CVAE after 38 Epochs is dropping to NaN in the loss function

Good morning,

I hope everyone is staying safe and isolating as much as possible/required…

I have a problem with a 1D CVAE i am creating. no matter what I do after 38 or 39 epochs I always get a NaN value in the loss function when using the BCEwithLogitsLoss.

I have a feeling that it is to do with the loss function calculation or i am doing something wrong in setting the model up, but i really cannot figure it out.

Loss Function

def sample(self, eps=None):
      if eps is None:
          eps = torch.randn(1, self.lat_dim)
          print("eps=", eps)
     return self.decode(eps, apply_sigmoid=True)

def loss_fn(model, data):
    mean, logvar = model.encode(data)
    z2=model.reparm(mean,logvar)
    out=model.decode(z2)

    criterion = torch.nn.BCELoss(size_average=False,reduce=False, reduction='sum')
    #criterion = torch.nn.BCEWithLogitsLoss(size_average=False,reduce=False, reduction='sum')
    BCE=criterion(out,data)
    logpx_z=-torch.sum(BCE,[1,2],keepdim=False)
    #logpx_z=-torch.sum(BCE,2,keepdim=True)
    logpz=log_normal_pdf(z2,torch.tensor(0.),torch.tensor(0.))
    logqz_x=log_normal_pdf(z2, mean, logvar)
    mean=logpx_z+logpz-logqz_x
    
    loss=-torch.mean(mean)
    return logvar,mean,loss,out,logqz_x,logpz,logpx_z,z2

Model Activation

        data = data.cuda()
        optimizer.zero_grad()
        logvar,mean,loss,out,logqz_x,logpz,logpx_z,z2 = loss_fn(model, data)
        loss.backward()
        optimizer.step()

as a quick asside the loss function starts to drop to zero but never drops below 300 and always has a grad_fn=

I have wondered if the problem is in loss.backward() & optimizer.Step()…

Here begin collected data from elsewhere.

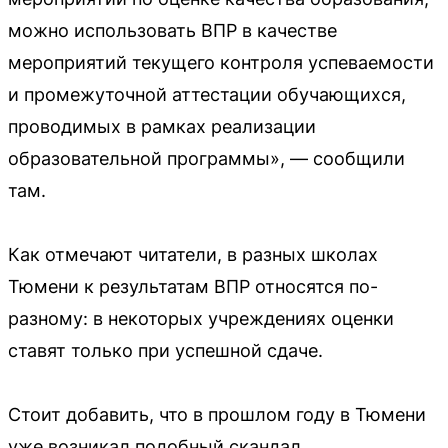
можно использовать ВПР в качестве
мероприятий текущего контроля успеваемости
и промежуточной аттестации обучающихся,
проводимых в рамках реализации
образовательной программы», — сообщили
там.
Как отмечают читатели, в разных школах
Тюмени к результатам ВПР относятся по-
разному: в некоторых учреждениях оценки
ставят только при успешной сдаче.
Стоит добавить, что в прошлом году в Тюмени
уже возникал подобный скандал.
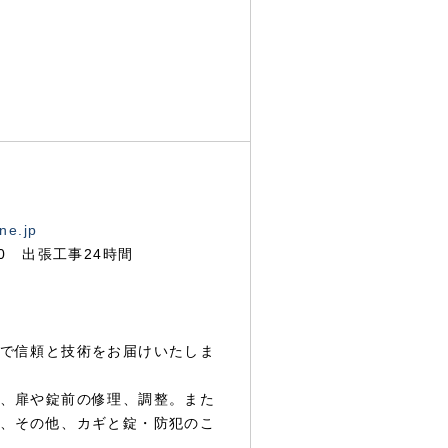
ne.jp
00 出張工事24時間
で信頼と技術をお届けいたしま
、扉や錠前の修理、調整。また
、その他、カギと錠・防犯のこ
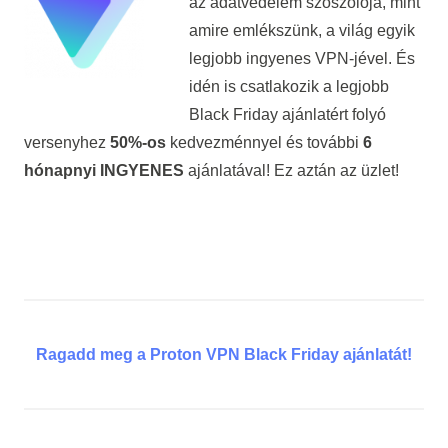
az adatvédelem szószólója, mint
amire emlékszünk, a világ egyik
legjobb ingyenes VPN-jével. És
idén is csatlakozik a legjobb
Black Friday ajánlatért folyó
versenyhez
50%-os
kedvezménnyel és további
6
hónapnyi INGYENES
ajánlatával! Ez aztán az üzlet!
Ragadd meg a Proton VPN Black Friday ajánlatát!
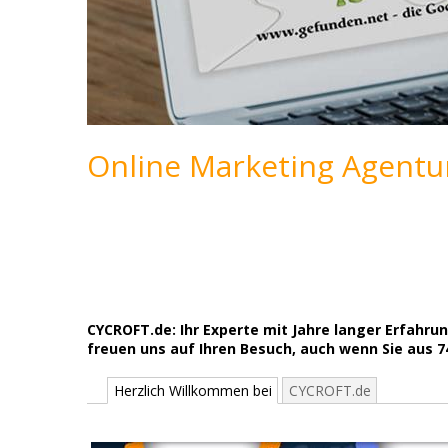
Online Marketing Agentu
CYCROFT.de: Ihr Experte mit Jahre langer Erfahr
freuen uns auf Ihren Besuch, auch wenn Sie aus 
Herzlich Willkommen bei
CYCROFT.de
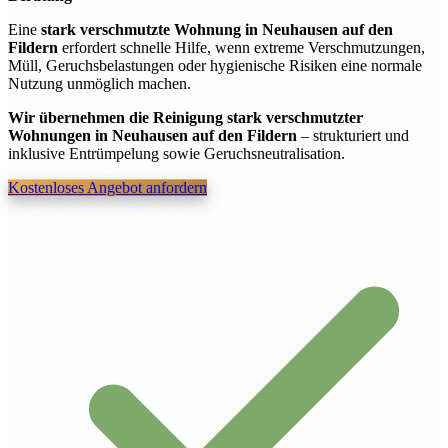
Eine
stark verschmutzte Wohnung in Neuhausen auf den
Fildern
erfordert schnelle Hilfe, wenn extreme Verschmutzungen,
Müll, Geruchsbelastungen oder hygienische Risiken eine normale
Nutzung unmöglich machen.
Wir übernehmen die Reinigung stark verschmutzter
Wohnungen in Neuhausen auf den Fildern
– strukturiert und
inklusive Entrümpelung sowie Geruchsneutralisation.
Kostenloses Angebot anfordern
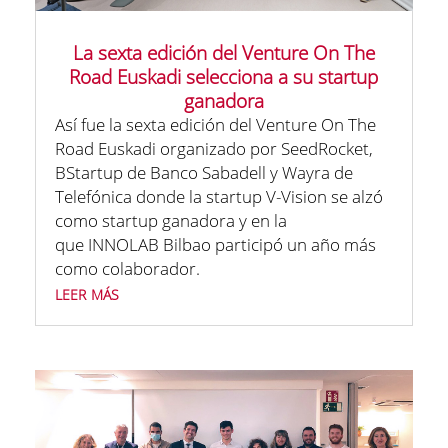
La sexta edición del Venture On The
Road Euskadi selecciona a su startup
ganadora
Así fue la sexta edición del Venture On The
Road Euskadi organizado por SeedRocket,
BStartup de Banco Sabadell y Wayra de
Telefónica donde la startup V-Vision se alzó
como startup ganadora y en la
que INNOLAB Bilbao participó un año más
como colaborador.
leer más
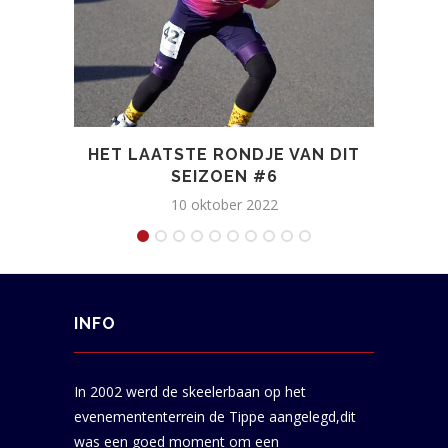
HET LAATSTE RONDJE VAN DIT
SEIZOEN #6
10 oktober 2022
INFO
In 2002 werd de skeelerbaan op het
evenemententerrein de Tippe aangelegd,dit
was een goed moment om een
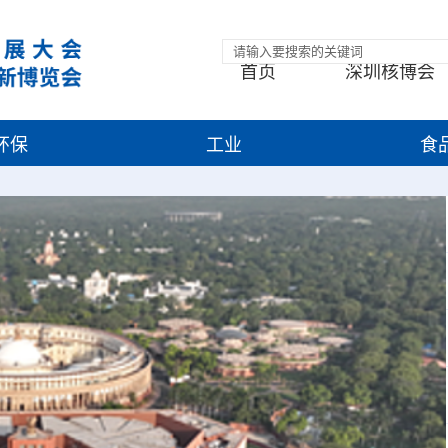
首页
深圳核博会
环保
工业
食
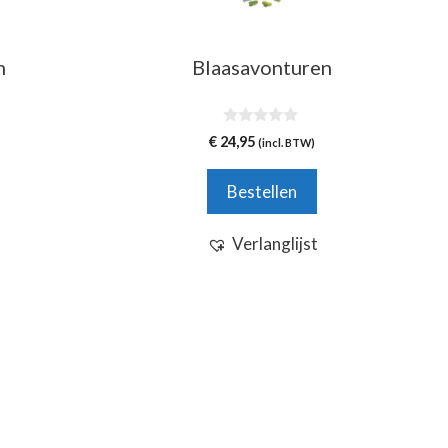
n
Blaasavonturen
0
€
24,95
(incl. BTW)
v
a
n
Bestellen
5
Verlanglijst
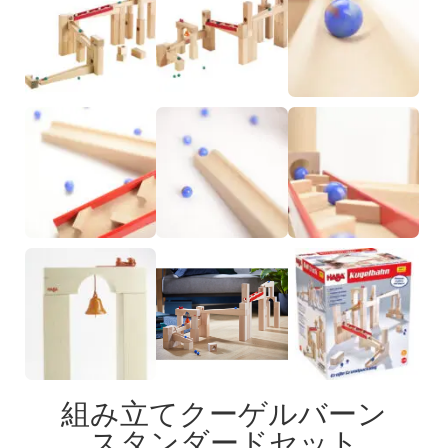
組み立てクーゲルバーン
スタンダードセット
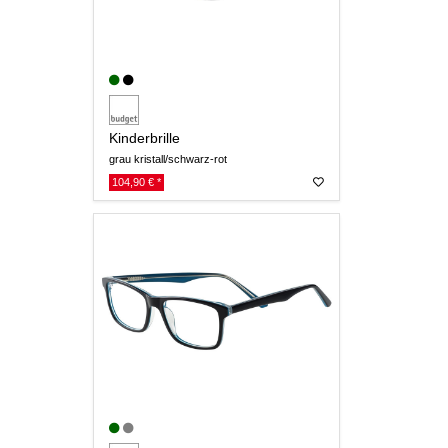
Kinderbrille
grau kristall/schwarz-rot
104,90 € *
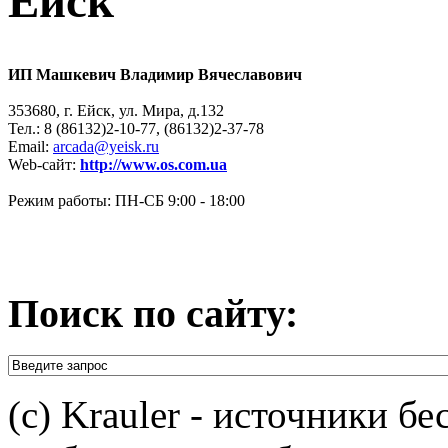
Ейск
ИП Машкевич Владимир Вячеславович
353680, г. Ейск, ул. Мира, д.132
Тел.: 8 (86132)2-10-77, (86132)2-37-78
Email:
arcada@yeisk.ru
Web-сайт:
http://www.os.com.ua
Режим работы: ПН-СБ 9:00 - 18:00
Поиск по сайту:
(c) Krauler - источники б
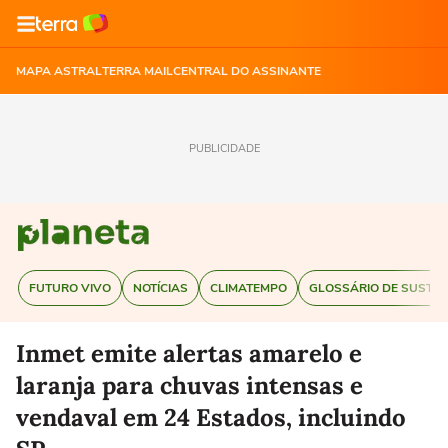
MAPA ASTRAL
TERRA MAIL
CENTRAL DO ASSINANTE
PUBLICIDADE
FUTURO VIVO
NOTÍCIAS
CLIMATEMPO
GLOSSÁRIO DE SUSTEN
Inmet emite alertas amarelo e
laranja para chuvas intensas e
vendaval em 24 Estados, incluindo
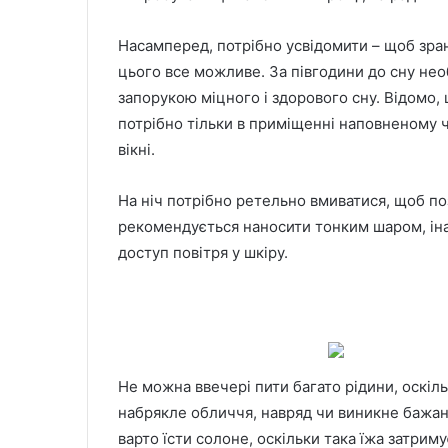
Насамперед, потрібно усвідомити – щоб зран
цього все можливе. За півгодини до сну необ
запорукою міцного і здорового сну. Відомо,
потрібно тільки в приміщенні наповненому 
вікні.
На ніч потрібно ретельно вмиватися, щоб по
рекомендується наносити тонким шаром, іна
доступ повітря у шкіру.
Не можна ввечері пити багато рідини, оскіл
набрякле обличчя, навряд чи виникне бажа
варто їсти солоне, оскільки така їжа затриму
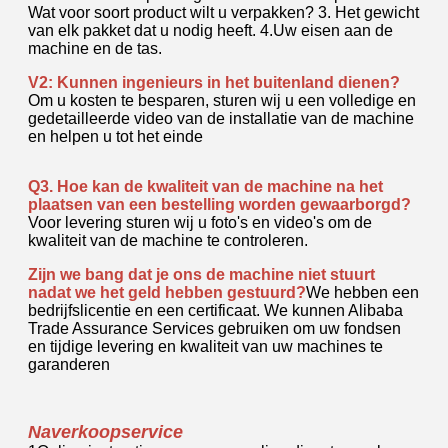
Wat voor soort product wilt u verpakken? 3. Het gewicht
van elk pakket dat u nodig heeft. 4.Uw eisen aan de
machine en de tas.
V2: Kunnen ingenieurs in het buitenland dienen?
Om u kosten te besparen, sturen wij u een volledige en
gedetailleerde video van de installatie van de machine
en helpen u tot het einde
Q3. Hoe kan de kwaliteit van de machine na het
plaatsen van een bestelling worden gewaarborgd?
Voor levering sturen wij u foto's en video's om de
kwaliteit van de machine te controleren.
Zijn we bang dat je ons de machine niet stuurt
nadat we het geld hebben gestuurd?
We hebben een
bedrijfslicentie en een certificaat. We kunnen Alibaba
Trade Assurance Services gebruiken om uw fondsen
en tijdige levering en kwaliteit van uw machines te
garanderen
Naverkoopservice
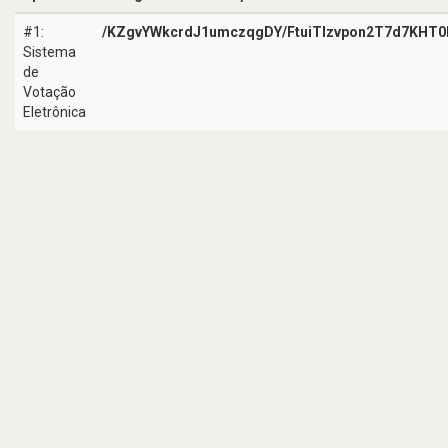
#1:
/KZgvYWkcrdJ1umczqgDY/FtuiTIzvpon2T7d7KHT
Sistema
de
Votação
Eletrônica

I hope someone can spot the error…

Many thanks & stay safe everyone

chaslie

Since this issue seems to be reproducible, could you store the model output and target, which creates the NaN value and check their values?

Hi ptrblck,

I hope you are well.

I have looked at the output from the last 3 epochs before failing and the only thing that looks strange is in the epoch before NaN appears a single value in the mean tensor goes to NaN, though there should be no reason for this.

chaslie

ps. this is related to my other post about cuda run time, which i am currently looking into.

Just a quick sanity check- Make sure your input features are normalized.
You can use this transformation on your features if required-

features = (features - features.min())/(features.max() - features.min())

It will normalize your features and makes it’s minimum and maximum value 0 and 1 respectively.

hi Braindotai,

Thanks for this, I have normalised the inputs using:

def normalize(x):
    x_normed = x / x.max(1, keepdim=True)[0]
    return x_normed

chaslie

Is the mean value calculated using these lines of code?

    logpx_z=-torch.sum(BCE,[1,2],keepdim=False)
    logpz=log_normal_pdf(z2,torch.tensor(0.),torch.tensor(0.))
    logqz_x=log_normal_pdf(z2, mean, logvar)
    mean=logpx_z+logpz-logqz_x

If so, could you try to store the activations and upload them so that we could try to reproduce this issue?